The rise of Ireland's best band in, ohhhh, 30 years is a lesson in how it should be done. Fontaines D.C. have released three acclaimed (and increasingly sophisticated) albums in three years and enjoyed the kind of graceful upwards trajectory last seen when new acts were allowed to grow through hard work and raw talent.
Live, they’re a killer combo of brute force and poetic tenderness, with Grian Chatten maturing into one of the most magnetic front men in years. They’ve progressed from small stages to the arena and festival league with ease and without sacrificing any of the passion that marked them out in their Liberties spawning ground. Fontaines have had a string section on stage with them on their current run of festival dates and wannabe guitar heroes take note - the band invited a fan from the audience at last weekend’s Reading Festival up on stage to play on The Boys in The Better Land.
The Florentinas
This Bangor four-piece leapt from the traps last October with their debut single, Sandcastles, a bracing attack of tensile guitar pop topped by expressive vocals and backed by a super tight engine room.
Behind the music - The Florentinas
Having met at Bangor Grammar School's music department in 2019, Paddy Boyd, Jacob Kane, and brothers Luke and Jakob Swann recorded a BBC Introducing Maida Vale session, catching the attention of Snow Patrol frontman Gary Lightbody’s artist development company, Third Bar.
Second single It’s Not In Vain, all slashing riffs and sky-scraping melody, followed last February and they made their television debut on BBC Northern Ireland's Sounds, as well as recording live sessions for Open House Festival and the Oh Yeah Music Centre. In 2020 they signed a publishing deal with BMG in London. If their name conjures up visions of all things fast and jangly, mark them off your EP bingo card.
CMAT

Ireland's newest and best honky tonk woman Ciara Mary-Alice Thompson is a left of centre country pop star from the wild west side of Dublin who dresses up her songs of heartbreak and self-doubt in killer melodies and the cheekiest wink this side of the Shannon.
The Blanch woman released her debut album, If My Wife New I’d be Dead, earlier this year and its artfully oblique take on bayou blues and big city badness has really come into its own in the live arena. Expect mass singalongs down in Stradbally to I’d Want You, Geography Teacher, the techno country squelch of No More Virgos and the blear-eyed waltz of Groundhog Day.

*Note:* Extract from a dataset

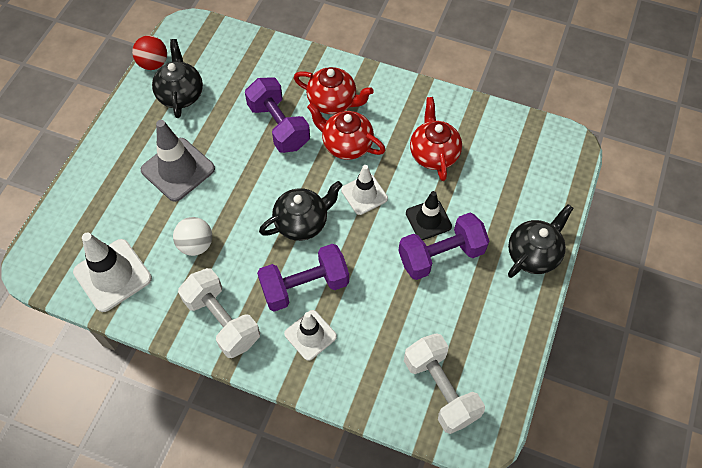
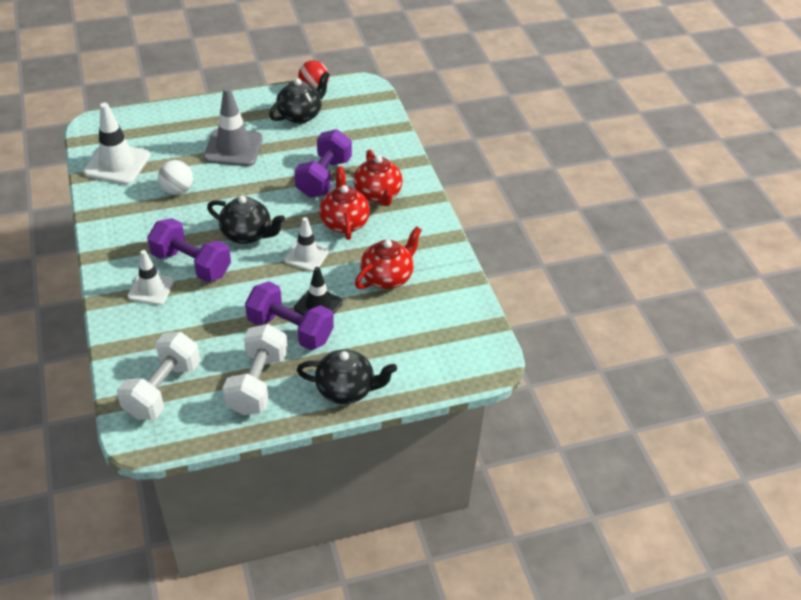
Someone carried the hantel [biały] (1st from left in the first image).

With her outré couture and torch and twang songs, CMAT has become one of the most talked about and gawped at new acts in Ireland and it’s not hard to see why.
Thumper
They may be named after a cute lickle wabbit from Bambi, but this Dublin noise rock sextet play a ferocious heads down rock `n' roll that will scatter the cows in Laois. Throwing art rock shapes and with a real flair for ye olde Pixies/Nirvana quiet/loud dynamic, they come armed with two drummers and two guitarists. Expect a seismic psychedelic rumble at EP. They even released a single entitled Topher Grace. Well, Weezer had Buddy Holly, and Gorillaz had Clint Eastwood . . .
Joy Crookes
EP's Mindfield Arena is always worth a wander and this year it boasts star wattage in the shape of the wonderful Joy Crookes. The Londoner (her mum’s from Dhaka and her dad’s from Dublin) cooks up a bouncing mix of neo-soul and R&B on hits like Feet Don't Fail Me Now and When You Were Mine and touches of trip-hop on 19th Floor. Her lush sounding debut album, Skin, was a fine introduction to this rising star and we may get a taste of some new tracks down in the Mindfield. Plus! She took Irish dancing lessons as a kid.